On March 22, the Federal Reserve announced its ninth quarter percentage points rate hike in March 2022 in its ongoing fight against inflation.

Chairman Jerome Powell cautioned about the recent banking crisis and hinted that the hikes might be coming to an end. The Federal Open Market Committee stated that future rate hikes are dependent on incoming data, and the committee anticipates additional policy firming to reach a stance of monetary policy that will return inflation to 2 percent over time.

Although Powell suggested that the Fed may be considering the end of the rate hike, he stressed that the fight against inflation is ongoing.

Powell emphasized the importance of restoring price stability, stating that it will bring inflation down to 2 percent over time. The recent developments in the US banking system could lead to tighter credit conditions, but Powell did not expect rate cuts any time soon.

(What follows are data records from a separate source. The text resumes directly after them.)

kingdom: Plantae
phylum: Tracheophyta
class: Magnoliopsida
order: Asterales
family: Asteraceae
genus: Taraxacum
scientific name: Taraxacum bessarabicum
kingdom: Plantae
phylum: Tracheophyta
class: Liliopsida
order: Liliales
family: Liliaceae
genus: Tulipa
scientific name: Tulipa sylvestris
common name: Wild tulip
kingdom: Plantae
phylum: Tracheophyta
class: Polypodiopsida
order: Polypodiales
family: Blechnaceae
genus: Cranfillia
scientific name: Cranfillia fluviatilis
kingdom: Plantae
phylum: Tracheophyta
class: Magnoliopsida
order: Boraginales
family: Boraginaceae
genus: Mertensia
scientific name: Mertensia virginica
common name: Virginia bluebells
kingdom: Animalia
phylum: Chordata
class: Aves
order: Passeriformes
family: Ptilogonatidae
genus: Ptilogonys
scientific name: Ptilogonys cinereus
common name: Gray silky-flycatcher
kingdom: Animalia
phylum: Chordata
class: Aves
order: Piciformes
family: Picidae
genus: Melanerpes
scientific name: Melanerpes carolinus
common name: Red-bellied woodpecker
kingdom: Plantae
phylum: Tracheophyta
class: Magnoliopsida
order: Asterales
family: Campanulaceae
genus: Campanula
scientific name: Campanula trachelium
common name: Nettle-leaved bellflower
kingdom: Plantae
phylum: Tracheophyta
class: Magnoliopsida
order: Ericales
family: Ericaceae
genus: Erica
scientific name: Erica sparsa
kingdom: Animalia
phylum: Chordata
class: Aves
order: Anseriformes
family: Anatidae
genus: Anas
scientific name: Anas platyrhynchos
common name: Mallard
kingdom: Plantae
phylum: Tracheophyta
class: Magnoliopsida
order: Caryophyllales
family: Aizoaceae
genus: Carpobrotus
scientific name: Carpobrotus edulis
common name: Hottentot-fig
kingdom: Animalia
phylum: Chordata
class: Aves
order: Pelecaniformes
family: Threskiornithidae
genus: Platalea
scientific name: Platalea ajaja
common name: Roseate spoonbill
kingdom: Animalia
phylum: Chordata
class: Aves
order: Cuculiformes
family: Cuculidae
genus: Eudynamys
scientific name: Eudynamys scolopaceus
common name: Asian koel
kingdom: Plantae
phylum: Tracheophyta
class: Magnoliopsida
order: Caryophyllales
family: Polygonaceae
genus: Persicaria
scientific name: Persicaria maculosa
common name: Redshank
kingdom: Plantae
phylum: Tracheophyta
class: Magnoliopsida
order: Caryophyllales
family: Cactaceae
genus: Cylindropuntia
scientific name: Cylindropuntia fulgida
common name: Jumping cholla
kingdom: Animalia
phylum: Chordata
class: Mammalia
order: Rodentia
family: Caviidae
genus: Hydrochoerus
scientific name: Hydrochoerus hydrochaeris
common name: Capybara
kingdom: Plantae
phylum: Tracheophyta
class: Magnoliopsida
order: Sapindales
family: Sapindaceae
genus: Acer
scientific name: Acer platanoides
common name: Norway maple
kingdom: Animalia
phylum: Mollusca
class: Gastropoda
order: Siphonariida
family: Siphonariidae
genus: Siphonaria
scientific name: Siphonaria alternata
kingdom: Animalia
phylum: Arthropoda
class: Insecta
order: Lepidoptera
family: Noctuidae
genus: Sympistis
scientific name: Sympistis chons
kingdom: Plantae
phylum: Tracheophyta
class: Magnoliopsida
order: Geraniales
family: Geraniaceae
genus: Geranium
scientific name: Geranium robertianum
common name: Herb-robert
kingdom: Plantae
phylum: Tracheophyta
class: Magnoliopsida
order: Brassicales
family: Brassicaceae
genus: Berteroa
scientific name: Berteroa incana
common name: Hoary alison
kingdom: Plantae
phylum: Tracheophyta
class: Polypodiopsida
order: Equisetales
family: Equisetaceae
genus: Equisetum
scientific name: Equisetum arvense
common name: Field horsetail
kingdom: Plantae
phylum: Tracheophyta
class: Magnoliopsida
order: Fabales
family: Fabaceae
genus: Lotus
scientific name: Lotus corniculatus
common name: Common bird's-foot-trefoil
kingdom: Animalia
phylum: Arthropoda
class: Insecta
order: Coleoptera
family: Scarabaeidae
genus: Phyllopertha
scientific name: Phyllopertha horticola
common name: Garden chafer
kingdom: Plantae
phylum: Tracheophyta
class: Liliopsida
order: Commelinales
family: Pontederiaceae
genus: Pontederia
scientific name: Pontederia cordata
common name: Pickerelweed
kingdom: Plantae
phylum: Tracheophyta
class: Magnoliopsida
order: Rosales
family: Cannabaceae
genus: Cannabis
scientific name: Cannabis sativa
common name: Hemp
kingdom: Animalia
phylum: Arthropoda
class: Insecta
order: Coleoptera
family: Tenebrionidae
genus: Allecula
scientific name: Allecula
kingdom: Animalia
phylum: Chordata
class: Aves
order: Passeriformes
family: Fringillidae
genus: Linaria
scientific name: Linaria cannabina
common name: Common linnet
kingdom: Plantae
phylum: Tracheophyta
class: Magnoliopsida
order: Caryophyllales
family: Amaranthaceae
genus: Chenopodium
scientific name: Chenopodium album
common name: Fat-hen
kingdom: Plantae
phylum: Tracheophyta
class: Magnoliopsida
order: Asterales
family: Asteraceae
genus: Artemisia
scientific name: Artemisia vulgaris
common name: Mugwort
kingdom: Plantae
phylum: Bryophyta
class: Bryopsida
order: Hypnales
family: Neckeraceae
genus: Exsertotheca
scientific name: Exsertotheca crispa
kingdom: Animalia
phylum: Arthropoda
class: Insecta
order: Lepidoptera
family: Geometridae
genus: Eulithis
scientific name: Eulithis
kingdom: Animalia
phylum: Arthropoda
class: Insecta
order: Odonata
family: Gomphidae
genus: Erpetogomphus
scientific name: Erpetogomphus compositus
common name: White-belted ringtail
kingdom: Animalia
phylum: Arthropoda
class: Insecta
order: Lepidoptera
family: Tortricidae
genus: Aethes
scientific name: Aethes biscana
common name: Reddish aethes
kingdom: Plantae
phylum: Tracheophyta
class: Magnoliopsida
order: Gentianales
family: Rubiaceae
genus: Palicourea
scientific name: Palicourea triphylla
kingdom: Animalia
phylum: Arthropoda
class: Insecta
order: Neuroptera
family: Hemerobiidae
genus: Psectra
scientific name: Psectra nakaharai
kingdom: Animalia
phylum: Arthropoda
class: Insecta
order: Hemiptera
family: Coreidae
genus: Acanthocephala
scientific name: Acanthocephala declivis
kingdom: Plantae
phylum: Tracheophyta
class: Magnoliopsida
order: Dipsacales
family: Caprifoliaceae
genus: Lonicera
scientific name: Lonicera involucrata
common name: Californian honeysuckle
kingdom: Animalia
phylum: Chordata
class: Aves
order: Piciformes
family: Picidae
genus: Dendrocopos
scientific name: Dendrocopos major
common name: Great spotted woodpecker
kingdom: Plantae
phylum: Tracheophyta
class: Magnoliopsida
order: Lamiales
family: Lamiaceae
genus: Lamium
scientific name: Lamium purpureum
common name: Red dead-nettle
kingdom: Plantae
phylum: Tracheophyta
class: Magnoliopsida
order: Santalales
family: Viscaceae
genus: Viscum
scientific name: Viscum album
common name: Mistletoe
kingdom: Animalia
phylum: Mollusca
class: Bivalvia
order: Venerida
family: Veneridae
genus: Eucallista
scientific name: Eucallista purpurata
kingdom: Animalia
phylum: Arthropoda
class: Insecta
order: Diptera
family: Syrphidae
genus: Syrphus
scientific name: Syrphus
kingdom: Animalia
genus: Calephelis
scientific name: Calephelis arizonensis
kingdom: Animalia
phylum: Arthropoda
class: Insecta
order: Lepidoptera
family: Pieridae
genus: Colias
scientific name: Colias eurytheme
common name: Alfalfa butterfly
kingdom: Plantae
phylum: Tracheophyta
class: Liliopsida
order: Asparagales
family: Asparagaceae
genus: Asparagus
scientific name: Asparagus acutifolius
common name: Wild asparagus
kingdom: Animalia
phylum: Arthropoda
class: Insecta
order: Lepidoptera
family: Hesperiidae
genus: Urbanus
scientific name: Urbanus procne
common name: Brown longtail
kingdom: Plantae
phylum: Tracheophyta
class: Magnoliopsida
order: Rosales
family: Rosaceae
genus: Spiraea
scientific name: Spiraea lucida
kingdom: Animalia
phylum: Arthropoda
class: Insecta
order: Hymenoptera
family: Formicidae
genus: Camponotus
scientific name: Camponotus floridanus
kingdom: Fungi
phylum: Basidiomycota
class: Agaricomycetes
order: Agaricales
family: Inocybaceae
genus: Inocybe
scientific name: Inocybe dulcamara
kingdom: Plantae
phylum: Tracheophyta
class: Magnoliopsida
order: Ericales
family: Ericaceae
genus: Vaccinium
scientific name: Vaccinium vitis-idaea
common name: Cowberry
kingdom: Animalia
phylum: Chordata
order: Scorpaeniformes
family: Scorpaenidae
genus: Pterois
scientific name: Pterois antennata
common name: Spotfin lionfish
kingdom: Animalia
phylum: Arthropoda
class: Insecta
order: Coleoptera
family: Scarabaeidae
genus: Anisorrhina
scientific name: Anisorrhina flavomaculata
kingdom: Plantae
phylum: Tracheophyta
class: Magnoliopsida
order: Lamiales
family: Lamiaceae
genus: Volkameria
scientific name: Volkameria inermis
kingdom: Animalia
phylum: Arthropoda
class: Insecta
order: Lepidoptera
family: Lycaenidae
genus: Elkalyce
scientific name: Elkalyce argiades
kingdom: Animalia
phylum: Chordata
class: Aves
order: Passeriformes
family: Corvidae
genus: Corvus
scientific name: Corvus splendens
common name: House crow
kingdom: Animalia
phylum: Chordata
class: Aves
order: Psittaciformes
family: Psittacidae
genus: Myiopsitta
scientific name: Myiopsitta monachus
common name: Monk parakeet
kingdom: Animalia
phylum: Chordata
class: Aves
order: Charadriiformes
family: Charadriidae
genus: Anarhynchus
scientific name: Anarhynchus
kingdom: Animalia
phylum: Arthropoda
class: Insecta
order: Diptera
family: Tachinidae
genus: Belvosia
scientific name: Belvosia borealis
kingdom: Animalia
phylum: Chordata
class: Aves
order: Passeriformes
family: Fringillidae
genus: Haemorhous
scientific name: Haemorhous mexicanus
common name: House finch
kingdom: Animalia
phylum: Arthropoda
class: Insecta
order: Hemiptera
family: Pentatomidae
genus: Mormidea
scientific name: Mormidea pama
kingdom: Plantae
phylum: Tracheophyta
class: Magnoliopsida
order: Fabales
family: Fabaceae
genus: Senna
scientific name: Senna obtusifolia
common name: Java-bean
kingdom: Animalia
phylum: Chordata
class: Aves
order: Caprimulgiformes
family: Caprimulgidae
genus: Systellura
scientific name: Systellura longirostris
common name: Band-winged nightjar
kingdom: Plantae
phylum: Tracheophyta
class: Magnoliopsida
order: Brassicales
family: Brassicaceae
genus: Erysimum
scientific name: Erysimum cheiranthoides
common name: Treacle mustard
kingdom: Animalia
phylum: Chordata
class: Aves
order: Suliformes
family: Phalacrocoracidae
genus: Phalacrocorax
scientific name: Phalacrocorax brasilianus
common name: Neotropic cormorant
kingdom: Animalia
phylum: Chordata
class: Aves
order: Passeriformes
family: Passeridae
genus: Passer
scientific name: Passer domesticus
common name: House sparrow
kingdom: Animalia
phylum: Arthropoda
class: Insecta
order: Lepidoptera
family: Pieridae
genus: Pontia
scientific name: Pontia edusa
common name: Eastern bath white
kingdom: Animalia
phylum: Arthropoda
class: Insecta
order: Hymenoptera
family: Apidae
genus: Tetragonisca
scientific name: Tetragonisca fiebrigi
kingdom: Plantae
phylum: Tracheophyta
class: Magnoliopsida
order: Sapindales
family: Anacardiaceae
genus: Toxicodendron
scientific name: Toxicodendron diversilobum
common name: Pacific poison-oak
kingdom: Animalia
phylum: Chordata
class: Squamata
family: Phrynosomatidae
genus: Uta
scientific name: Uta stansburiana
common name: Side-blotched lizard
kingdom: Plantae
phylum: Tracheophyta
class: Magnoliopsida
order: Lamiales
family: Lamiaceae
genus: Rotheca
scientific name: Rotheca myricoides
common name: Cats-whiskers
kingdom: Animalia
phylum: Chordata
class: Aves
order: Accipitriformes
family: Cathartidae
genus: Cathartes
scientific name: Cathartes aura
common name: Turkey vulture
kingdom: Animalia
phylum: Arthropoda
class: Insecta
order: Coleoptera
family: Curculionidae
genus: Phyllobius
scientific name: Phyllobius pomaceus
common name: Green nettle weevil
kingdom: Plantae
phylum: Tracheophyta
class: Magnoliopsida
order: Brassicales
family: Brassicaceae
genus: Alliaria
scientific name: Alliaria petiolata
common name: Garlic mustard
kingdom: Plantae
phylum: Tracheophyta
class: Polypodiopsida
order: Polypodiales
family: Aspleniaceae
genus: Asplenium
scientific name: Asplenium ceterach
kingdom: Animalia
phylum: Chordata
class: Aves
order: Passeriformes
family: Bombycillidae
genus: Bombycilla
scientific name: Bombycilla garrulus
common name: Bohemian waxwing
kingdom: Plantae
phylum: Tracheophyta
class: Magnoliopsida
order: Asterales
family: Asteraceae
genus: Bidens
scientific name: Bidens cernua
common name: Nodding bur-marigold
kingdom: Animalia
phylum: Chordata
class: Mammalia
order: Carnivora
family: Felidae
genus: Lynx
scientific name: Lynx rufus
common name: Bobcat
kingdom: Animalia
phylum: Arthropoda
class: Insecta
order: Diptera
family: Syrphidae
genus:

The rate hike impacted Bitcoin and the cryptocurrency market, as the markets did not react well to the continued monetary tightening. The top three Wall Street indices dropped 1.6 percent, and Bitcoin and other altcoins experienced selling pressure. Bitcoin dropped by over 2 percent to $27,742, following the Nasdaq 100’s similar drop.

Despite the selling pressure in the crypto market, Bitcoin has had a strong rally this year and is viewed as a trusted investment destination amid the traditional banking sector’s turmoil. The Fed’s fight against inflation is ongoing, and its impact on the crypto market remains to be seen.